Vernissage dimanche 16 août, 11h
ENIGME
Il trébucha sur un buisson et ne reconnut pas le sentier. Il essaya de garder les yeux ouverts pour éviter les visions d’épouvante, persuadé que s’il les fermait, il reverrait surgir l’homme derrière la pierre dressée. Cela exigeait beaucoup de minutie et la plus grande vigilance.
Comme si quelqu’un se déplaçait devant la fenêtre, le plafond, les boiseries prirent des teintes sombres. Elle percevait avec une incomparable acuité cette effrayante combinaison de formes et pouvait mesurer tous les degrés de dangers qu’elles représentaient. Puis elle crut entendre dans le lointain des aboiements plaintifs, dans le crépitement de la pluie les vieilles plaintes que le temps a conservées et que le vent soulève comme de la poussière. Ce n’était rien que le grésillement de l’écran resté allumé dans la chambre vide.
Elle s’arrêta au milieu du couloir, tenta d’écouter une fois encore derrière la porte tandis que le vent s’était arrêté de souffler sur les roseaux, la nuée d’étourneaux claquant un instant comme un drapeau, le bois soudain endormi et la vieille carcasse blanche immobile au fond de la prairie.
Et même lorsqu’elle comprit que ces signes sur les murs n’étaient qu’une simple apparence, elle se ravisa, courut aussitôt vers l’endroit où l’ombre avait pris forme dans son esprit.
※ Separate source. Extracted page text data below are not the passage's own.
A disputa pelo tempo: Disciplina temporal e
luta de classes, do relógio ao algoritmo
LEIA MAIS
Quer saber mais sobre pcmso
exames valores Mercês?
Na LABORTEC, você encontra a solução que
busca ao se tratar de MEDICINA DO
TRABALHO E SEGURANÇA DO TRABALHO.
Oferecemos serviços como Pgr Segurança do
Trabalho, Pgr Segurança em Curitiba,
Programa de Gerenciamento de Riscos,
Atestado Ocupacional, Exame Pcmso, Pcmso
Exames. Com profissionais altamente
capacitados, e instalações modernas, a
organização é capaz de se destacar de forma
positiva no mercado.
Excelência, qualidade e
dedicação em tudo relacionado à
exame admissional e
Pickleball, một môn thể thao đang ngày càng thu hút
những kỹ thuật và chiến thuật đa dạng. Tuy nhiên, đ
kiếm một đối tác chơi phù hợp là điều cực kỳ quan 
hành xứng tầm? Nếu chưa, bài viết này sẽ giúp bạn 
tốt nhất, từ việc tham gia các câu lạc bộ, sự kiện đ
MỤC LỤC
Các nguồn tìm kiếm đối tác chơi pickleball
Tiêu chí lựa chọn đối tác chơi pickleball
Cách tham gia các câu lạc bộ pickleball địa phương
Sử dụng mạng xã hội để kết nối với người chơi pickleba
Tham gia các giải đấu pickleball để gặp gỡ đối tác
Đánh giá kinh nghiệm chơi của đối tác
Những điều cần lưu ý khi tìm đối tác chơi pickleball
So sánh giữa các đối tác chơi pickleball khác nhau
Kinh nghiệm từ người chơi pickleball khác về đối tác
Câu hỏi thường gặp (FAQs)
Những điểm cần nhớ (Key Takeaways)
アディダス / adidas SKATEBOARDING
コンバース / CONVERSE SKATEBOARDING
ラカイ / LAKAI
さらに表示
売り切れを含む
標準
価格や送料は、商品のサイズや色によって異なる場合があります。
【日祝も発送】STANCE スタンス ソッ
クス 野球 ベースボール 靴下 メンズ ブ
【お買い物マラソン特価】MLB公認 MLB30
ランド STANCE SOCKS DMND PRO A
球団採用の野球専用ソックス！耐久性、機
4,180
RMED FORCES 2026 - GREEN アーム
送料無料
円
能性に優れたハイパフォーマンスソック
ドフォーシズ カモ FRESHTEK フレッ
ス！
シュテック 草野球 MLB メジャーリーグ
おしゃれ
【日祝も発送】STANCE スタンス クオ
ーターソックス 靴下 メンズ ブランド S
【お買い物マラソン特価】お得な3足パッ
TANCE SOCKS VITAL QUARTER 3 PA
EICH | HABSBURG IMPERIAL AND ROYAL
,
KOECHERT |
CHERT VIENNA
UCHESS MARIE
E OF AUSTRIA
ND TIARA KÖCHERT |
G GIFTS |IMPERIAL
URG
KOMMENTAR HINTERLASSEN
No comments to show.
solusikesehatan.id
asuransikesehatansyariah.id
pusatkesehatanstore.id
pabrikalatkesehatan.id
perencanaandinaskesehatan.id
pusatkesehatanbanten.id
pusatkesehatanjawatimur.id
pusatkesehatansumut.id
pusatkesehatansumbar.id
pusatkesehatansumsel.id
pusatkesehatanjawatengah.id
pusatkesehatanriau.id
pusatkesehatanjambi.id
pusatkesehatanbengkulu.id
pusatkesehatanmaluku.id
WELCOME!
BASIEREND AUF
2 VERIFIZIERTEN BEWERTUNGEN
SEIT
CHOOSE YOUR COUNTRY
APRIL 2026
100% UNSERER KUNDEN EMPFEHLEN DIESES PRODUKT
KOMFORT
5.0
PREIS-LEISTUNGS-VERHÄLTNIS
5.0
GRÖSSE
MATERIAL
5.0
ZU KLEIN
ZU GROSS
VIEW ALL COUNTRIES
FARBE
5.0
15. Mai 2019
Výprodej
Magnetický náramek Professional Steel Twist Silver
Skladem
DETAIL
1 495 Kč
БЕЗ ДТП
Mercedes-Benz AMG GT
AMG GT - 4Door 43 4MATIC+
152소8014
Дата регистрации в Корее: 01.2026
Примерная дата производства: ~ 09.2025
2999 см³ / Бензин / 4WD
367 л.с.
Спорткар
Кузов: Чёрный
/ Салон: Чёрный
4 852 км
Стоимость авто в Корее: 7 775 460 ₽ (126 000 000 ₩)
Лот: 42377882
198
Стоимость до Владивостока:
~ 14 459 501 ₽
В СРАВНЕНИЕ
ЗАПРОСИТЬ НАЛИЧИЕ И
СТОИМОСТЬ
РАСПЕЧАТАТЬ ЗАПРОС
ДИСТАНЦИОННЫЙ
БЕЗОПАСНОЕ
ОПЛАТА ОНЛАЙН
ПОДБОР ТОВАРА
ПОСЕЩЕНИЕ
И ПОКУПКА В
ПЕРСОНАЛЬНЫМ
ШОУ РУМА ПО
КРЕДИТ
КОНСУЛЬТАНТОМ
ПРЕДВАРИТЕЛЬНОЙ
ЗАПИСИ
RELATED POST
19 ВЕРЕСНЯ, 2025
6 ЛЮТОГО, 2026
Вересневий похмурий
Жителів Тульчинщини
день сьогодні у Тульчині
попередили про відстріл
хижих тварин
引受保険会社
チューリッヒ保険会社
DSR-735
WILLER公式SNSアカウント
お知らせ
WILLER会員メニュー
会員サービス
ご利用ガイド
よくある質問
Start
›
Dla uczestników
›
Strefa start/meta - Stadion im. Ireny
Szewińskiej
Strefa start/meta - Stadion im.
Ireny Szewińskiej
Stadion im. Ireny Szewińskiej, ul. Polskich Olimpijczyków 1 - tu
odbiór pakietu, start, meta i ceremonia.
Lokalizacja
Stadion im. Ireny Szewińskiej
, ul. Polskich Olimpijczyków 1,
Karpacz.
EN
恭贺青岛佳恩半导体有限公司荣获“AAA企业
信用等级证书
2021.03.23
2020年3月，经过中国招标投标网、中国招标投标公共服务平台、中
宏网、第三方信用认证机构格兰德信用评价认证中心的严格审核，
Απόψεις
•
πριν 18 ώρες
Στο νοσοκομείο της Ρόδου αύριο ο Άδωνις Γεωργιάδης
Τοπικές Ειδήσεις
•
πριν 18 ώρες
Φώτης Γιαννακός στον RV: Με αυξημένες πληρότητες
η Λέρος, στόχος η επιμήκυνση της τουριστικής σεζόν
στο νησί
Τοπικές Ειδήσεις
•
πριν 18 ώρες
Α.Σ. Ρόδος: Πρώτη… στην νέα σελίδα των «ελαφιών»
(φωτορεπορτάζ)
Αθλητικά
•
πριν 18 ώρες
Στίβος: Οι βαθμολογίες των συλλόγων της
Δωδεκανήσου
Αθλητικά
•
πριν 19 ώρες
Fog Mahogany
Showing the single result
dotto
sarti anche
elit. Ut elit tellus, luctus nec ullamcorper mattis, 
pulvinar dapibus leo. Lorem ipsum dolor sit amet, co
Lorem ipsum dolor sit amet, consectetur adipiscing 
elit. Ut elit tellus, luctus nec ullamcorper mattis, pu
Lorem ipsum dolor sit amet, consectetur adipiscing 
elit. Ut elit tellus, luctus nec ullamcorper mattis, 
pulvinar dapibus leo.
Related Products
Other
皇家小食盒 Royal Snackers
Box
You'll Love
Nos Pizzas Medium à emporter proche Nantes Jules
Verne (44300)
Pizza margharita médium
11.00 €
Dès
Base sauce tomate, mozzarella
Seulement ce battement, cette pulsation nocturne constituaient, de toute évidence, les éléments d’un même rythme, la porte laissée ouverte à jamais, une serrure qui ne s’ouvre plus, une brèche dans ce paysage désolé où l’obscurité venait s’incruster, des failles presque imperceptibles dans la boue séchée.
Alors elle sut tout de suite que ce qu’elle avait entendu n’était qu’un fragment de ce qui s’était réellement passé.